L'Affaire Dreyfus, c'est cette tempête politique qui a violemment polarisé la France à la fin du 19ème siècle, et a marqué la société française jusqu'à nos jours. Un jeune officier, Alfred Dreyfus, victime d'une machination militaro-judiciaire, est déclaré coupable de trahison en 1894 : il aurait transmis des documents secrets à l'Allemagne. Alors que les preuves du complot apparaissent au grand jour, il est de plus en plus clair qu'Alfred Dreyfus a été désigné coupable en raison de sa confession juive. De grands noms s'engagent dans ce débat, réclamant la vérité : le débat public est explosif et la France se coupe en deux camps irréconciliables, les Dreyfusards contre les anti-Dreyfusards.
Après sa condamnation, Dreyfus passe 5 années terribles sur l'Île du Diable, au large de Cayenne. Il quitte l'île pour rejoindre la France et suivre son procès en révision en 1899. Celui-ci tourne à nouveau à la mascarade , et conclu à la culpabilité du capitaine. Pourtant, la thèse des partisans de Dreyfus s'impose dans l'opinion. Le 19 septembre 1899, le capitaine est gracié par décret présidentiel.
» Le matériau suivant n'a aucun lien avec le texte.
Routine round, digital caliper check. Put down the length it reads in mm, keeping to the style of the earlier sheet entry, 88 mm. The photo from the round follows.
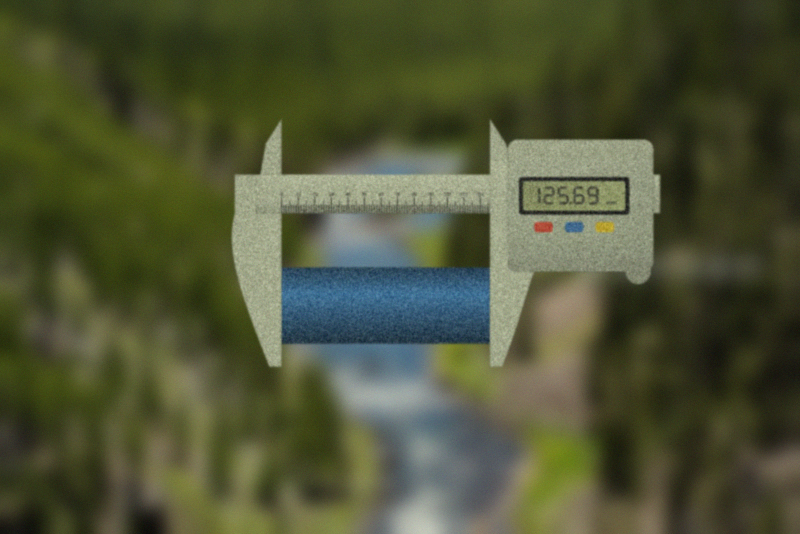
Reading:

Cette affaire a marqué la société française : elle a révélé la force de l'antisémitisme dans le pays, l'indignité de l'institution militaire, et divisé la population. Elle a également contribué à assoir la place des intellectuels dans le débat public.
Conscient de ces enjeux, le Musée de Bretagne lui consacre une exposition permanente depuis son installation au sein des Champs Libres. Le Musée possède également un fonds Dreyfus, riche de près de 6800 pièces, qui fait aujourd'hui référence dans le domaine.